Could you present every line of text in the data below as a numbered list, skipping any blank lines and leaving the pictures out?

── Dataset excerpts

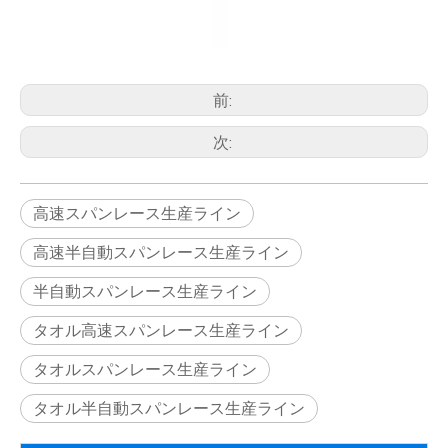
前:
次:
高速スパンレース生産ライン
高速半自動スパンレース生産ライン
半自動スパンレース生産ライン
タオル高速スパンレース生産ライン
タオルスパンレース生産ライン
タオル半自動スパンレース生産ライン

────

- _Finished exercise_:
1. 前:
2. 次:
3. 高速スパンレース生産ライン
4. 高速半自動スパンレース生産ライン
5. 半自動スパンレース生産ライン
6. タオル高速スパンレース生産ライン
7. タオルスパンレース生産ライン
8. タオル半自動スパンレース生産ライン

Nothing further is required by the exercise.